The only thing to report is how many lines of the data contain the word "linejoin".

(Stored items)

###

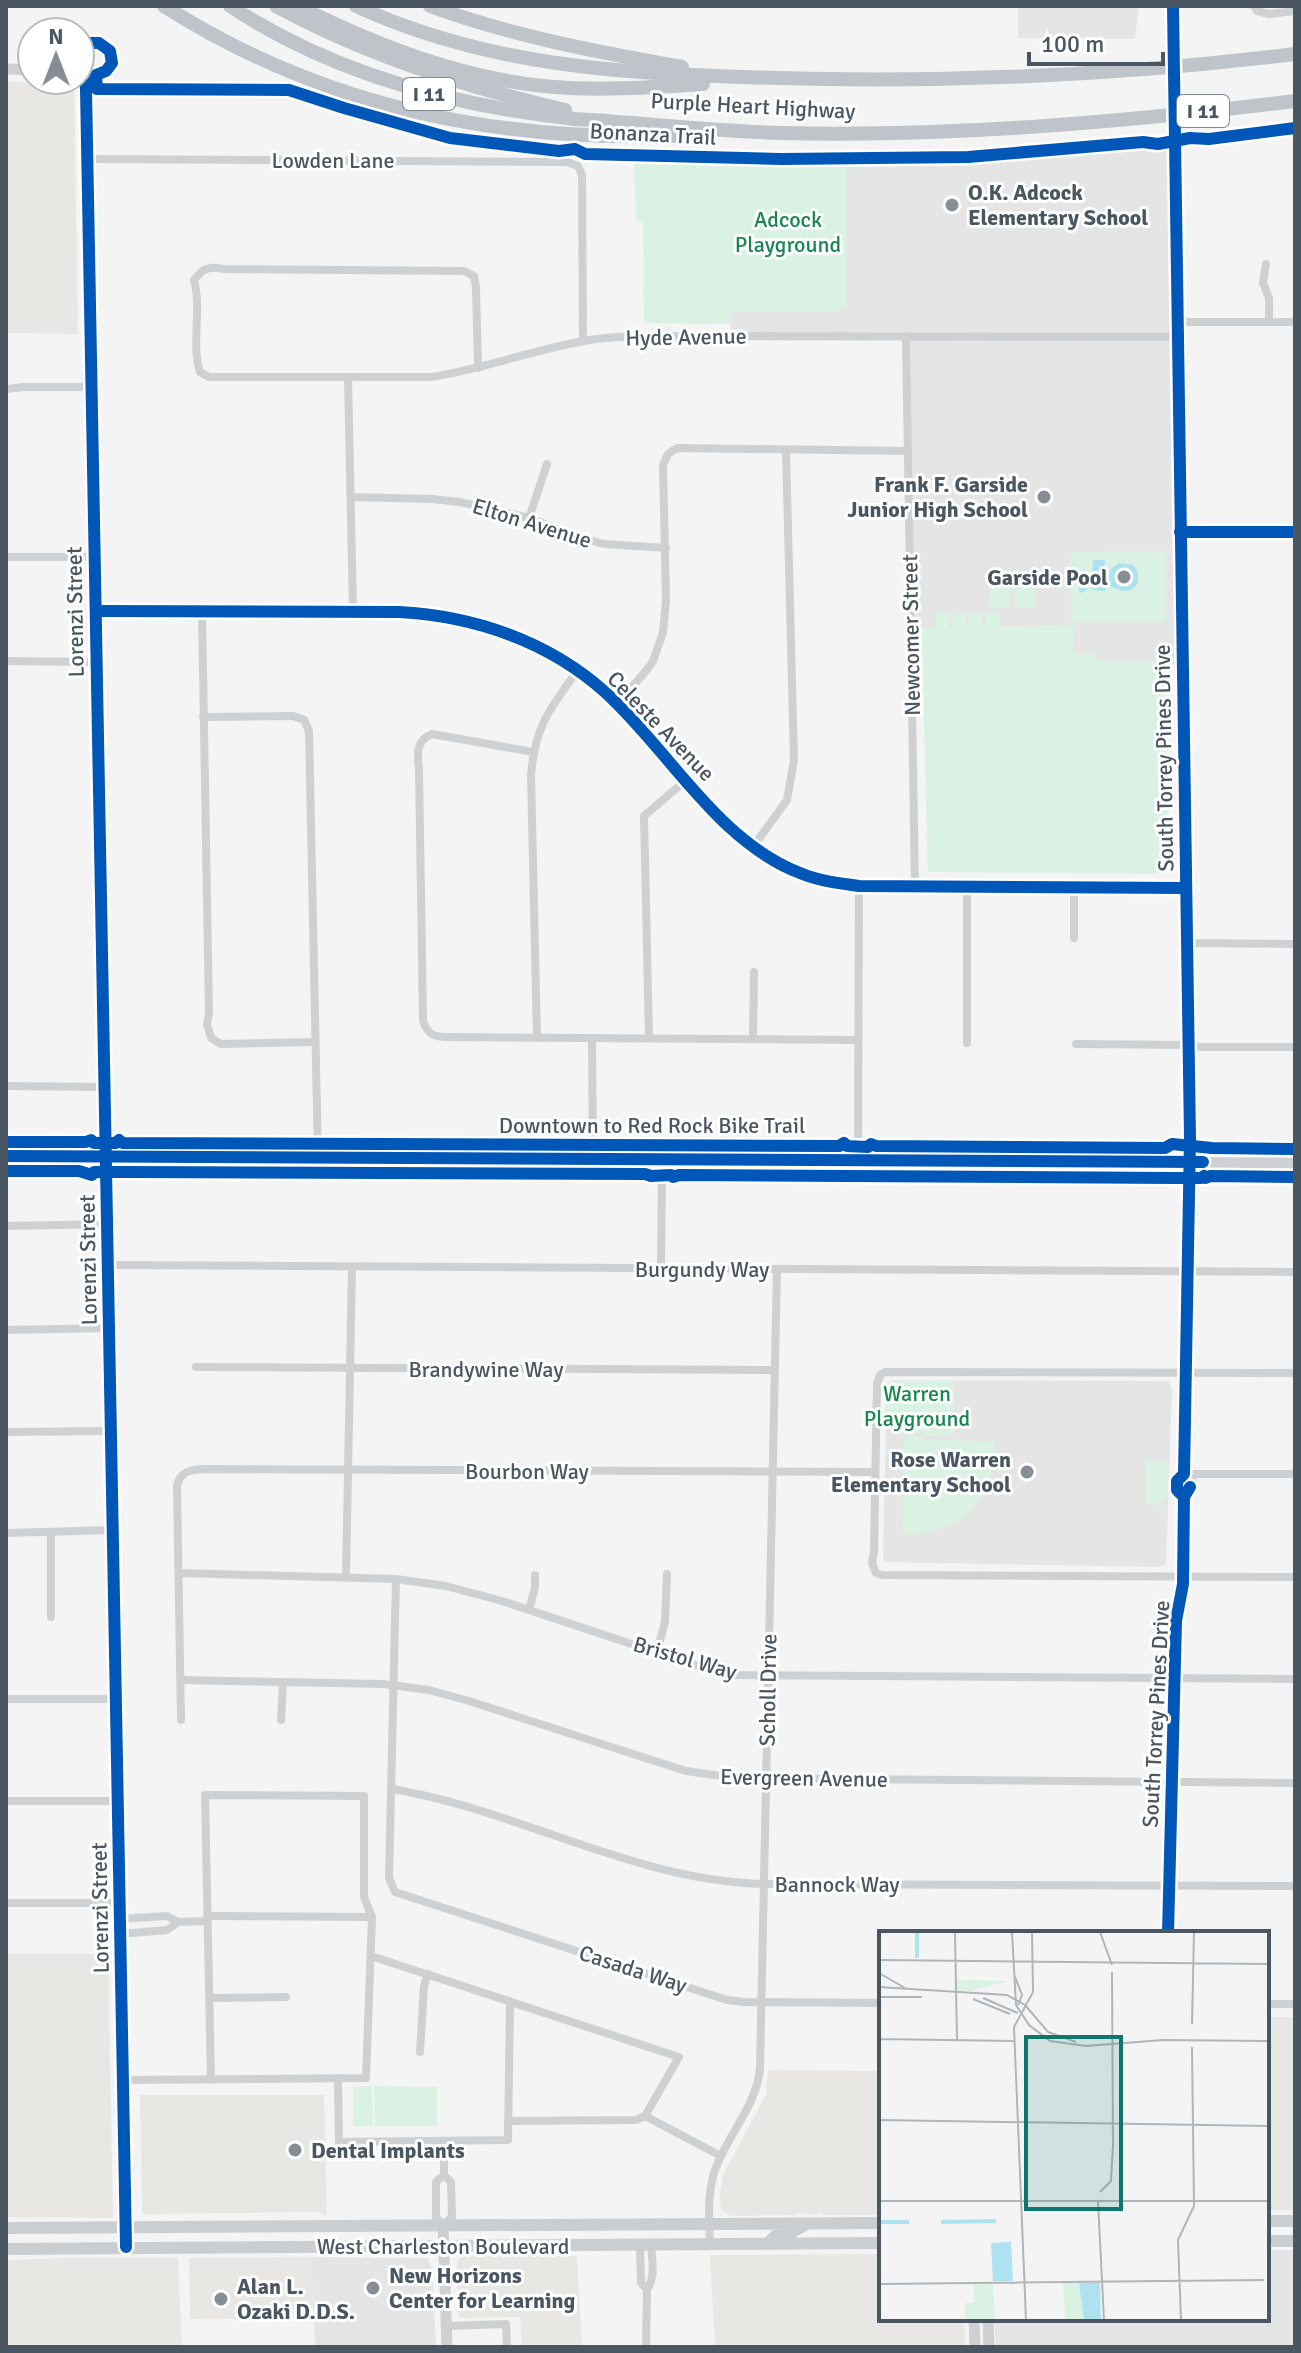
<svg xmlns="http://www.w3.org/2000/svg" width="1301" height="2353" font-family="Signika,sans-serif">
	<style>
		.commercial { fill: #e8e7e3 }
		.education { fill: #e6e5e6 }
		.green { fill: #d9f2e3 }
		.water { fill: #aee2f0 }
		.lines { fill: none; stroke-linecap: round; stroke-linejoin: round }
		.street { stroke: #ced0d2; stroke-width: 8 }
		.secondary { stroke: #ced0d4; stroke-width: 11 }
		.primary { stroke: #caced1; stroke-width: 12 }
		.highway { stroke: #bec4c9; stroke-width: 14 }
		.cycleway-casing { stroke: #fff; stroke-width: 17 }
		.cycleway { stroke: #0057b8; stroke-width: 12 }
		.poi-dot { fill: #868d94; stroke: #fff; stroke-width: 3 }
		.labels { text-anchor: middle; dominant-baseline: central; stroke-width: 6; stroke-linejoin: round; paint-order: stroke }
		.shield { fill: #fff; stroke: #808990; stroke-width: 2 }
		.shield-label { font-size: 20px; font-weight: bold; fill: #4a5661 }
		.street-label { font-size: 22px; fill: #4a5661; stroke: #fff }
		.poi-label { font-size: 22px; font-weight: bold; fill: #4a5661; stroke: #fff; text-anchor: start }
		.park-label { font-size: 22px; fill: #17864f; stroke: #fff }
		.inset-river { fill: none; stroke: #aee2f0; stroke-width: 4 }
		.inset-road { fill: none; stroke: #b0b5b9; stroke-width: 2 }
		.view { fill: #0f766e; fill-opacity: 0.15; stroke: #0f766e; stroke-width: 4 }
		.inset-edge { fill: none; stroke: #4a5661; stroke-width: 4 }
	</style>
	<rect width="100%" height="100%" fill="#f4f4f4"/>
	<g class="commercial">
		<polygon points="6,82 74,83 78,334 6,333"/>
		<polygon points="6,1954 108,1954 113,2218 6,2217"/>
		<polygon points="1267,2017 1295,2017 1295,2209 1293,2210 1267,2210"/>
		<polygon points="769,2070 881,2071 881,2215 825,2215 820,2213 814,2215 798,2213 793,2215 731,2216 721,2210 720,2193 723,2175 767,2093 766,2086"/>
		<polygon points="140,2095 324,2095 327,2216 318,2212 142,2214"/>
		<polygon points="881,2254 881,2319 964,2319 965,2347 715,2347 710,2255"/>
		<polygon points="464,2256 577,2256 582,2347 522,2347 520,2317 459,2318 457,2263 458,2260"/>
		<polygon points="311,2257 313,2307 301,2308 296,2318 190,2319 189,2258"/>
		<polygon points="66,2258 178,2258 182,2347 6,2347 6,2260"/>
	</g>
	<g class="education">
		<polygon points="1018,6 1139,6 1135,39 1018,38"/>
		<polygon points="1174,144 1183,665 1159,665 1154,661 1096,662 1073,654 1072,626 911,629 906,337 731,336 727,161 847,162 1022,153 1034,155 1143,147 1160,151"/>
		<polygon points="893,1380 1168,1381 1172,1388 1166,1564 1160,1567 885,1562 883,1559 887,1384"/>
		<polygon points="1267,2250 1295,2250 1295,2347 996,2347 994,2319 1267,2319"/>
		<polygon points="311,2257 428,2258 432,2268 436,2347 315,2347"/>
	</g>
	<g class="green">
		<polygon points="634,157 727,161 847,162 846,308 836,312 731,311 730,324 644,323 643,223 636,219"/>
		<polygon points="1165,551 1165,616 1167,621 1071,622 1070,552"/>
		<rect x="1015" y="570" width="21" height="37"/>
		<rect x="989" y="571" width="21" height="36"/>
		<polygon points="969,613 982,613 983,628 986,627 986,613 999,613 999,628 1073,626 1073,654 1094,653 1096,662 1155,661 1158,665 1166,665 1169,870 1161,874 928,872 926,850 928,849 927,848 922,629 936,629 936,614 949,614 949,628 952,628 953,614 966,614 966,628 968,628"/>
		<polygon points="954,1380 954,1436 925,1436 923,1433 907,1432 905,1435 904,1430 885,1430 886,1384 890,1381"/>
		<path d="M910,1435l12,1 1,3 71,3c3,11 1,21 -2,32 -13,44 -46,59 -89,60l1,-93z"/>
		<polygon points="1146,1460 1168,1461 1167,1498 1165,1502 1160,1502 1160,1505 1145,1504"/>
		<polygon points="372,2086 373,2126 353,2126 353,2087"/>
		<polygon points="374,2086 437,2087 437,2126 375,2126"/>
	</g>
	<path class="water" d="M1093,560h12v18l2,1 4,-10 8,-6 14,2 5,7v11c-10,14 -19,6 -31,2l-2,6 -13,-1 -2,-5 -3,2 1,3 -8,3 -4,-15 1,-2 15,3z"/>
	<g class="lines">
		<g class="street">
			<polyline points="1254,6 1257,11 1269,14 1295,11"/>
			<polyline points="87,159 567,162 578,166 582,175 583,341"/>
			<polyline points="1266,264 1263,283 1269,298 1269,322"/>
			<polyline points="1177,322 1295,322"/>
			<polyline points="906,336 915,887"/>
			<path d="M478,368l-2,-81 -2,-11 -10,-5 -241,-2c-13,-3 -20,-1 -29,11 8,29 -3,66 6,92l9,5h222c52,-8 102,-27 153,-36 19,-4 38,-4 57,-5l536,1"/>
			<polyline points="348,377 353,611"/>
			<polyline points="6,389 24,387 90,387"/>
			<polyline points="351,497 432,499 460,502 529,518 582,538 604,544 666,548"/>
			<polyline points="529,518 547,464"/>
			<polyline points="6,557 94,557"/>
			<polyline points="202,611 209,1014 207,1024 211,1038 221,1044 315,1042"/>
			<polyline points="6,661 96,662"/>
			<polyline points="617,704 646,671 653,661 663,633 666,600 663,465 668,454 677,448 908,451"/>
			<polyline points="203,717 293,716 304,720 309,731 318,1158"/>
			<path d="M533,752l-101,-18c-16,6 -15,20 -13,35l4,252c5,14 11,16 25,16l410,3"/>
			<polyline points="753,847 787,800 794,760 786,450"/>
			<polyline points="1074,887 1074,938"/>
			<polyline points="1187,943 1295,944"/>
			<path d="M537,1038l-6,-263c4,-49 19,-66 46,-104"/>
			<polyline points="592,1038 593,1159"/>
			<polyline points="649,1038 644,816 686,780"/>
			<polyline points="753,1039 754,972"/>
			<polyline points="967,1043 967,887"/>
			<polyline points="1076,1044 1188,1045"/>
			<polyline points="1189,1047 1295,1047"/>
			<polyline points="6,1086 104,1087"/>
			<polyline points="858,1161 859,886"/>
			<polyline points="6,1226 107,1224"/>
			<polyline points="109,1265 1295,1272"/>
			<polyline points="661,1268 662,1160"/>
			<polyline points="6,1330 109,1328"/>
			<polyline points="196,1367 775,1370"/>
			<polyline points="1295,1373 885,1372 880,1375 877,1384 874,1551 872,1563 876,1573 882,1575 1295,1577"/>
			<polyline points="6,1432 111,1431"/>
			<polyline points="1184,1474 1295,1474"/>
			<polyline points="51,1532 51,1617"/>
			<polyline points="6,1533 113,1530"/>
			<polyline points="179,1573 396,1579 446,1586 502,1601 707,1669 732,1675 1295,1679"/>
			<polyline points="346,1576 352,1267"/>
			<polyline points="396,1579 389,1878 395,1892 727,2000 745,2002 881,2003"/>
			<polyline points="529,1610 535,1588 535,1575"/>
			<polyline points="657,1652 665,1622 667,1574"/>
			<polyline points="181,1680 383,1684 429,1690 469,1701 686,1771 735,1778 1295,1783"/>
			<polyline points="6,1699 116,1699"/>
			<path d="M181,1720l-4,-234c3,-14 12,-16 25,-17l673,3"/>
			<polyline points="281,1720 283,1682"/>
			<path d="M392,1789c127,21 242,92 372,95l531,2"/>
			<polyline points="6,1801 118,1801"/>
			<polyline points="6,1903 120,1903"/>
			<polyline points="207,1916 372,1917"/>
			<polyline points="120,1919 167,1916 178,1922 207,1921"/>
			<polyline points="120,1934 167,1930 178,1922"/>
			<polyline points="371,1956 679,2057 645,2116 636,2120 508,2121"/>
			<polyline points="210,1998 286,1997"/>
			<polyline points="1267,2004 1295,2004"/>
			<polyline points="420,2052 424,1986 428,1974"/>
			<polyline points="338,2078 339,2142 508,2140 510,2001"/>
			<polyline points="123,2080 366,2078 372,1917 364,1897 364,1796 205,1795 211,2080"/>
			<polyline points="645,2116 721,2156"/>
			<polyline points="444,2141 444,2175 451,2182 452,2217 443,2225 436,2217 436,2182 444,2175"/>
			<path d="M710,2244c-1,-24 -3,-50 5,-74 12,-35 42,-64 45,-102l17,-799"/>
			<polyline points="640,2245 641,2283 647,2289"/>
			<polyline points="446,2326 506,2324 507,2347"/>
			<path d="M646,2347l1,-58c9,-11 5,-30 4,-44"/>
		</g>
		<g class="secondary">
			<polyline points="1173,6 1190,1138 1184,1474 1177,1481 1177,1490 1184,1497"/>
			<polyline points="6,69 32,70"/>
			<polyline points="80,73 85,79 86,89 126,2247"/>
			<polyline points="1180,532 1295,532"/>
			<path d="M96,611l303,1c75,4 149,29 206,80 64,58 112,149 195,181 19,8 39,10 59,13l327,2"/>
			<polyline points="6,1156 1295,1163"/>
			<polyline points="1168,1933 1176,1621 1183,1584 1184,1497 1190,1490 1191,1480 1184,1474"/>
			<polyline points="443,2225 447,2347"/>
			<polyline points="974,2319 975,2347"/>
			<polyline points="988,2319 989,2347"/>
		</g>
		<g class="primary">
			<polyline points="1267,2221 1295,2221"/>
			<polyline points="6,2228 881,2223"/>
			<polyline points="1267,2241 1295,2241"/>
			<polyline points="768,2244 775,2236 787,2235 805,2225"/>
			<polyline points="6,2249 881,2243"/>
		</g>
		<g class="highway">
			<path d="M164,6c162,103 340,138 530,129"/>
			<path d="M230,6c103,68 223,100 345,113 69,4 137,12 206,14 172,4 344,-11 514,-32"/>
			<path d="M276,6c90,49 189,81 289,104"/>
			<path d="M297,6c81,40 167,74 258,81 48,4 99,0 148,-3"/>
			<path d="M356,6c134,62 274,68 420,72 173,5 347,-3 519,-24"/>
			<path d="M430,6c82,30 167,46 252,61"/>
		</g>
		<g class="cycleway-casing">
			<g id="cycleway">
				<polyline points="1173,6 1190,1138 1184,1474 1177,1481 1177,1490 1184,1497"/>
				<polyline points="80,43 99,43 110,51 112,63 106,71 96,75 97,89 289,90 344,108 450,138 559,151 575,149 585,154 781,159 968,157 1143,142 1158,144 1190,138 1209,139 1295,128"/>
				<polyline points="80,73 85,79 86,89 126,2247"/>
				<polyline points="1180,532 1295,532"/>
				<path d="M96,611l303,1c75,4 149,29 206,80 64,58 112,149 195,181 19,8 39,10 59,13l327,2"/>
				<polyline points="6,1142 86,1142 91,1140 94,1143 116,1143 119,1140 123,1143 839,1146 844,1143 847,1146 868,1147 871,1144 876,1146 1165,1148 1172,1144 1212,1148 1295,1149"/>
				<polyline points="6,1156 1203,1162"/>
				<polyline points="6,1171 79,1171 92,1175 94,1172 124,1172 645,1174 651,1176 671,1175 673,1177 679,1175 1174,1178 1201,1178 1204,1176 1206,1178 1210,1176 1295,1177"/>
				<polyline points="1168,1933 1176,1621 1183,1584 1184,1497 1190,1487"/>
			</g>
		</g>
		<use href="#cycleway" class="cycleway"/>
	</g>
	<g class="poi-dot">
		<circle cx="952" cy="205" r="8"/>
		<circle cx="1044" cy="497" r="8"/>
		<circle cx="1124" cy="577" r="8"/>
		<circle cx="1027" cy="1472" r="8"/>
		<circle cx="295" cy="2150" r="8"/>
		<circle cx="373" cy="2288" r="8"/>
		<circle cx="221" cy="2299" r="8"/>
	</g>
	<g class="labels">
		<g class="shield">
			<rect x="403" y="78" width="52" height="32" rx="6"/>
			<rect x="1177" y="95" width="52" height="32" rx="6"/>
		</g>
		<g class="shield-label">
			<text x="429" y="94">I 11</text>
			<text x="1203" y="111">I 11</text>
		</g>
		<g class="street-label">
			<text transform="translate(753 106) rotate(3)">Purple Heart Highway</text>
			<text transform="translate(653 134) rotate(3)">Bonanza Trail</text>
			<text x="333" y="160">Lowden Lane</text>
			<text transform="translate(686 337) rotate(-1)">Hyde Avenue</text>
			<text transform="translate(532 523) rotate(17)">Elton Avenue</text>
			<text transform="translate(75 612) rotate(-91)">Lorenzi Street</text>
			<text transform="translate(911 635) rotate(-91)">Newcomer Street</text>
			<text transform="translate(661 726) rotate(46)">Celeste Avenue</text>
			<text transform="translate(1164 758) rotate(-91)">South Torrey Pines Drive</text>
			<text x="652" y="1125">Downtown to Red Rock Bike Trail</text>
			<text transform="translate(88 1260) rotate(-91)">Lorenzi Street</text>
			<text x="702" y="1269">Burgundy Way</text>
			<text x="486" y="1369">Brandywine Way</text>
			<text x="527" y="1471">Bourbon Way</text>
			<text transform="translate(685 1658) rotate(16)">Bristol Way</text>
			<text transform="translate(768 1690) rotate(-89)">Scholl Drive</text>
			<text transform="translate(1156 1714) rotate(-87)">South Torrey Pines Drive</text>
			<text transform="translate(804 1778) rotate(1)">Evergreen Avenue</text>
			<text x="837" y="1884">Bannock Way</text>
			<text transform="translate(100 1908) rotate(-91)">Lorenzi Street</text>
			<text transform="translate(633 1969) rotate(18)">Casada Way</text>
			<text x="443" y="2246">West Charleston Boulevard</text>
		</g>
		<g class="poi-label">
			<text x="968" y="192">O.K. Adcock<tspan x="968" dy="25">Elementary School</tspan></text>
			<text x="1028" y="484" text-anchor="end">Frank F. Garside<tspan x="1028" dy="25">Junior High School</tspan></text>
			<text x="1108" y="577" text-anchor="end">Garside Pool</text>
			<text x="1011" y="1459" text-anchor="end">Rose Warren<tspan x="1011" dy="25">Elementary School</tspan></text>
			<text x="311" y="2150">Dental Implants</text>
			<text x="389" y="2275">New Horizons<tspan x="389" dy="25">Center for Learning</tspan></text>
			<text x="237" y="2286">Alan L.<tspan x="237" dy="25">Ozaki D.D.S.</tspan></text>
		</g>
		<g class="park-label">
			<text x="788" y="219">Adcock<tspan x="788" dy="25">Playground</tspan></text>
			<text x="917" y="1393">Warren<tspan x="917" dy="25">Playground</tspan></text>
		</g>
	</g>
	<g transform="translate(879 1931)">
		<rect width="390" height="390" fill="#f4f4f4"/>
		<path d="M78,49l51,1 -38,10 -13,-1zM201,351l4,38h-19l-1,-22 6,-2 -6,1 -1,-14zM114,352l2,37h-29l-1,-17h9l-1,-19z" fill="#d9f2e3"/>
		<path d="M132,311l2,39h-20l-2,-38zM200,352h21l1,37h-17z" fill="#aee2f0"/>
		<path class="inset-river" d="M38,1v26M0,291h30M62,291l55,-1"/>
		<path class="inset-road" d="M76,1l2,108M133,1l4,73 13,20 21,16 36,5 77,-6 106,1M221,1l12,33M0,29l390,4M233,41l1,174M0,42l26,15M136,46l7,18 -4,10M0,56l128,8 18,10 23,27 28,10M0,66h43M104,67l35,15M94,68l37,15M0,70v68M313,93l2,-92M0,108l136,2M0,189l390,6M221,261l11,-11 2,-36M0,270h390M219,270l6,119M0,353l385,-4M147,389l-12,-293 19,-35 -1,-60M302,389l-3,-80 16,-34 -2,-159"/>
		<path class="view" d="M147,106h95v172h-95z"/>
		<rect width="390" height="390" class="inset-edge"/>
	</g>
	<rect width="1301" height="2353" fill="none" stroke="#4a5661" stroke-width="16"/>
	<g transform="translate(56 56)"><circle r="38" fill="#ffffff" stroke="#b7bbc0" stroke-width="2"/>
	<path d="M0-6L14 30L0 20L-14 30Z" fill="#868d94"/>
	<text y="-12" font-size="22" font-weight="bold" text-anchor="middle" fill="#4a5661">N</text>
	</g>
	<path d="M1029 52v12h134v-12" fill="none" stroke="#4a5661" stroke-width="4"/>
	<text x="1041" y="52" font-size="24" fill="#4a5661" stroke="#ffffff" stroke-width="6" paint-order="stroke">100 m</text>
</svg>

###

### Answer box
2